Теперь глаза у него вспыхнули холодным огнем, он упрямо наклонил голову и говорил тверже:
– Я не должен прощать ничего вредного, хоть бы мне и не вредило оно. Я – не один на земле! Сегодня я позволю себя обидеть и, может, только посмеюсь над обидой, не уколет она меня, – а завтра, испытав на мне свою силу, обидчик пойдет с другого кожу снимать. И приходится на людей смотреть разно, приходится держать сердце строго, разбирать людей: это – свои, это – чужие. Справедливо – а не утешает!
Мать вспомнила почему-то офицера и Сашеньку. Вздыхая, она сказала:
– Уж какие хлебы из несеяной муки!..
– Тут и горе! – воскликнул хохол.
– Да-а! – сказала мать. В памяти ее теперь встала фигура мужа, угрюмая, тяжелая, точно большой камень, поросший мохом. Она представила себе хохла мужем Наташи и сына женатым на Сашеньке.
– А отчего? – спросил хохол загораясь. – Это так хорошо видно, что даже смешно. Оттого только, что неровно люди стоят. Так давайте же поровняем всех! Разделим поровну все, что сделано разумом, все, что сработано руками! Не будем держать друг друга в рабстве страха и зависти, в плену жадности и глупости!..

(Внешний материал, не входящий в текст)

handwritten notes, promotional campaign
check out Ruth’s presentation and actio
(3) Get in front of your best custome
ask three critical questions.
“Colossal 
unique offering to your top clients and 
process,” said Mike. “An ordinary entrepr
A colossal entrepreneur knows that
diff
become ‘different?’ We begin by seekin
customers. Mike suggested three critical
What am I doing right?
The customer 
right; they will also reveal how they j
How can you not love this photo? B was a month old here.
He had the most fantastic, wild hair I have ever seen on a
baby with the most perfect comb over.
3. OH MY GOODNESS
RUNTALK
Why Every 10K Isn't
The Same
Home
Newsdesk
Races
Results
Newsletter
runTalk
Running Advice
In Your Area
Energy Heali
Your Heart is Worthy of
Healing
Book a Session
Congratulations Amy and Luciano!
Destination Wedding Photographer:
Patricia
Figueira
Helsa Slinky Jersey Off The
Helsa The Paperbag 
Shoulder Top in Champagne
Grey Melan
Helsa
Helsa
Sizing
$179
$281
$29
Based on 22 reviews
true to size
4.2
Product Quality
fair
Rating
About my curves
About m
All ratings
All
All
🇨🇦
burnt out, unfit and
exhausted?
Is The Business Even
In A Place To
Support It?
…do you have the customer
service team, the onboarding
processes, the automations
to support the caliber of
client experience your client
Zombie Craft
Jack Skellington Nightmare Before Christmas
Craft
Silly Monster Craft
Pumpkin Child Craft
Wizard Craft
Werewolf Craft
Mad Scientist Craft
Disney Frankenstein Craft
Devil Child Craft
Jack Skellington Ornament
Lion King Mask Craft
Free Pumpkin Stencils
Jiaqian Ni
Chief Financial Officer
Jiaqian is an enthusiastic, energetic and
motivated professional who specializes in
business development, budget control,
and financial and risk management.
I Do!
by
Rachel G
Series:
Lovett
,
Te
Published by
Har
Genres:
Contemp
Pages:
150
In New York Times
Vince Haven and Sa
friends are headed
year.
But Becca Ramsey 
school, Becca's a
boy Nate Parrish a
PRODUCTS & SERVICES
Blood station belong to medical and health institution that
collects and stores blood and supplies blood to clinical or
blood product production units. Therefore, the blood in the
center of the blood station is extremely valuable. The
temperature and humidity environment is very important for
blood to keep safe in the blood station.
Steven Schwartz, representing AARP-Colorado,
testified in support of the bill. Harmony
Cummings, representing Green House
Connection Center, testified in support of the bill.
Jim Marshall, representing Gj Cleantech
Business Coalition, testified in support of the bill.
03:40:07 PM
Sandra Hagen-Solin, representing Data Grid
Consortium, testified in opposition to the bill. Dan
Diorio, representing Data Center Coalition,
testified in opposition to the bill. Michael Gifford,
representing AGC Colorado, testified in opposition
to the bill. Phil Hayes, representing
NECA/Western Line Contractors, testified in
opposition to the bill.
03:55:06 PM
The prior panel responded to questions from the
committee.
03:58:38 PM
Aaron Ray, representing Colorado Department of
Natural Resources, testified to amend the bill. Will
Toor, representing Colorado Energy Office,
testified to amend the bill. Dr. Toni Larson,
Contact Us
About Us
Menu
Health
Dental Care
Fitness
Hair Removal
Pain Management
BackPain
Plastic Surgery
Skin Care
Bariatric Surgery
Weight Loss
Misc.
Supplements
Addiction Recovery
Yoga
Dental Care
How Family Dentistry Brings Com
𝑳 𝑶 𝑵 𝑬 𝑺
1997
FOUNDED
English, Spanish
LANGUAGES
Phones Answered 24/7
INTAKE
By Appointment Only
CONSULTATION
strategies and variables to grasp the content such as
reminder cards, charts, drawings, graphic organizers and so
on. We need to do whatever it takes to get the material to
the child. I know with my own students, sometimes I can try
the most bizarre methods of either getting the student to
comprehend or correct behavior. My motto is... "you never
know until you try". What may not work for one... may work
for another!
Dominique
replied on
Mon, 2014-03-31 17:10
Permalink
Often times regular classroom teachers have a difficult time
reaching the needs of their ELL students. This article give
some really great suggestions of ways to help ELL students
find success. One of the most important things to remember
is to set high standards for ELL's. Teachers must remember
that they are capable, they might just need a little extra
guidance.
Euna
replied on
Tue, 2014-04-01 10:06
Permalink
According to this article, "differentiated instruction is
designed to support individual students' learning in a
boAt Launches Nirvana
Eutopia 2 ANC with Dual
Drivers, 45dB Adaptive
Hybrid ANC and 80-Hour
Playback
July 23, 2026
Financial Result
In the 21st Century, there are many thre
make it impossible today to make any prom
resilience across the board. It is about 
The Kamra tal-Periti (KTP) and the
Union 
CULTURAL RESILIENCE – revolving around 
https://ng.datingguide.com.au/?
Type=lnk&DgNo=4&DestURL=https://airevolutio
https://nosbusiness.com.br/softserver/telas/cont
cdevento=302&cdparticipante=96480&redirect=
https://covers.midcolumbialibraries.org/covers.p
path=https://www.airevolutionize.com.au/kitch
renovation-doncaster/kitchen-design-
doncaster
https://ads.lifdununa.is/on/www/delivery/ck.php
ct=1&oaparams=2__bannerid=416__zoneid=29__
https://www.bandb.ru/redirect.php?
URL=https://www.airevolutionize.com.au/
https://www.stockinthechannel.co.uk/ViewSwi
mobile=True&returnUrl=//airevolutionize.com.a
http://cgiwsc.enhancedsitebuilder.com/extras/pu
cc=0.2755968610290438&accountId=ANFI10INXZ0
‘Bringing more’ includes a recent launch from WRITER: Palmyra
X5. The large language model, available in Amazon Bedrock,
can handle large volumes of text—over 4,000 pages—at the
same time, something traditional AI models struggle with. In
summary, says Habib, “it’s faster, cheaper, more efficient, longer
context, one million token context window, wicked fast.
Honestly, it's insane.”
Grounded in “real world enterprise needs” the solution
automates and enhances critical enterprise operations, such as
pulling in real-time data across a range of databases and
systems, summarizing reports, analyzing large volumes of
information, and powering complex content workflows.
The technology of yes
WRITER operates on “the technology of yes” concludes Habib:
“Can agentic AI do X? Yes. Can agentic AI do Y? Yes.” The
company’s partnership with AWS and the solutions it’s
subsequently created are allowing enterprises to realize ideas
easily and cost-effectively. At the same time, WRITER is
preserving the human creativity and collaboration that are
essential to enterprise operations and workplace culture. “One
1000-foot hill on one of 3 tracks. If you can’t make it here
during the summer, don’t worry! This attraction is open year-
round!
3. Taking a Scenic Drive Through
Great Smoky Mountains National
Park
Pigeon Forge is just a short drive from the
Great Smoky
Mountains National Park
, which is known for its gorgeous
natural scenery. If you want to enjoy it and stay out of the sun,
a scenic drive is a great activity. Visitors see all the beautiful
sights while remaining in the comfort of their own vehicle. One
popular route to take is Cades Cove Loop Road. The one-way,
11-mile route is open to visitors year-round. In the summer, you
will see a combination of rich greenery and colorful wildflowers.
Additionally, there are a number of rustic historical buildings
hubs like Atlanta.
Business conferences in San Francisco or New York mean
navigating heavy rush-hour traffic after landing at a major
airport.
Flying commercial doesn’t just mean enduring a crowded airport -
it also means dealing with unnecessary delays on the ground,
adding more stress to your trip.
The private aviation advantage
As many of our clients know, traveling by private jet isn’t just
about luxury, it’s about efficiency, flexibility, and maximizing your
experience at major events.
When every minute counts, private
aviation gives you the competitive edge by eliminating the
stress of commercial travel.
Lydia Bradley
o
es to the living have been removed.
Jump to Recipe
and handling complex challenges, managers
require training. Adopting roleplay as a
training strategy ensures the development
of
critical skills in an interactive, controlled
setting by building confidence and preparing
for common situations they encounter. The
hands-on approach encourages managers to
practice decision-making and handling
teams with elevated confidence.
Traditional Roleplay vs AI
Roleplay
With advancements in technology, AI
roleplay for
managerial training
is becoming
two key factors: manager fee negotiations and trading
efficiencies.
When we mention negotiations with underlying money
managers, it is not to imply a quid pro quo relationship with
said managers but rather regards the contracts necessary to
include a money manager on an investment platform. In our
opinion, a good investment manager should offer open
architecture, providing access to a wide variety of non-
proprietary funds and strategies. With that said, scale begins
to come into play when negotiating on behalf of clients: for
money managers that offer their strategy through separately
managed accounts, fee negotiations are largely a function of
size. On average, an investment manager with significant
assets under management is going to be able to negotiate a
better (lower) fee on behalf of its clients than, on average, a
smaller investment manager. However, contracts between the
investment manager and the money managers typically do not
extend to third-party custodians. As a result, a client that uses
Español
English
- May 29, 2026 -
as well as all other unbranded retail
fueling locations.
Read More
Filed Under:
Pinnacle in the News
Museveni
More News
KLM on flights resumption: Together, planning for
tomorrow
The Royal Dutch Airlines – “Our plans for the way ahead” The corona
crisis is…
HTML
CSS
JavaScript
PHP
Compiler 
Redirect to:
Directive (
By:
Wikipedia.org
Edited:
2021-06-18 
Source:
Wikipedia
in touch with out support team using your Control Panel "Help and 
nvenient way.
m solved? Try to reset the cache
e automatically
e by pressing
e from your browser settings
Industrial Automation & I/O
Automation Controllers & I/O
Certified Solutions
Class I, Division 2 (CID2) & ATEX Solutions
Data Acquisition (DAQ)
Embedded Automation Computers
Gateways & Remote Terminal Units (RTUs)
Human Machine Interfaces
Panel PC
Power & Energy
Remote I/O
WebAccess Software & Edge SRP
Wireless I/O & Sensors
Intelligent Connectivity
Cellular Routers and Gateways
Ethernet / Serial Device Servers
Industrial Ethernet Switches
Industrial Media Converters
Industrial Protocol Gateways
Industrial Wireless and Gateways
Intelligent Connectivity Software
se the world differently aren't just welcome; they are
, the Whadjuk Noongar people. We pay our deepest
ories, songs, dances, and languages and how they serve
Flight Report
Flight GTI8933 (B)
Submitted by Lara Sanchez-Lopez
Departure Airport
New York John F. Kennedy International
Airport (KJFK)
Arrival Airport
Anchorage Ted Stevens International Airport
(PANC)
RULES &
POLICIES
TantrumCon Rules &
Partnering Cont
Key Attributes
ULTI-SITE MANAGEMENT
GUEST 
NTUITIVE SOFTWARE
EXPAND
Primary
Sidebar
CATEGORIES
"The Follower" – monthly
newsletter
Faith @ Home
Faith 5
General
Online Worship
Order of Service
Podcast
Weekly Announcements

Они часто стали говорить так.
Находку снова приняли на фабрику, он отдавал ей весь свой заработок, и она брала эти деньги так же спокойно, как принимала их из рук Павла.
Иногда Андрей предлагал матери с улыбкой в глазах:
– Почитаем, ненько, а?
Она шутливо, но настойчиво отказывалась, ее смущала эта улыбка, и, немножко обижаясь, она думала: «Если ты смеешься, – так зачем же?»
И все чаще спрашивала его, что значит то или другое книжное слово, чуждое ей. Спрашивая, она смотрела в сторону, голос ее звучал безразлично. Он догадался, что она потихоньку учится сама, понял ее стыдливость и перестал предлагать ей читать с ним. Скоро она заявила ему:
– Глаза у меня слабеют, Андрюша. Очки бы надо.
– Дело! – отозвался он. – Вот в воскресенье пойду с вами в город, покажу вас доктору, и будут очки…
XIX
Она уже трижды ходила просить свидания с Павлом, и каждый раз жандармский генерал, седой старичок с багровыми щеками и большим носом, ласково отказывал ей.
– Через недельку, матушка, не раньше! Через недельку – мы посмотрим, – а сейчас – невозможно…
Он был круглый, сытенький и напоминал ей спелую сливу, немного залежавшуюся и уже покрытую пушистой плесенью. Он всегда ковырял в мелких белых зубах острой желтой палочкой, его небольшие зеленоватые глазки ласково улыбались, голос звучал любезно, дружески.
– Вежливый! – вдумчиво говорила она хохлу. – Все улыбается…
– Да, да! – сказал хохол. – Они – ничего, ласковые, улыбаются. Им скажут: «А ну, вот это умный и честный человек, он опасен нам, повесьте-ка его!» Они улыбнутся и повесят, а потом – опять улыбаться будут.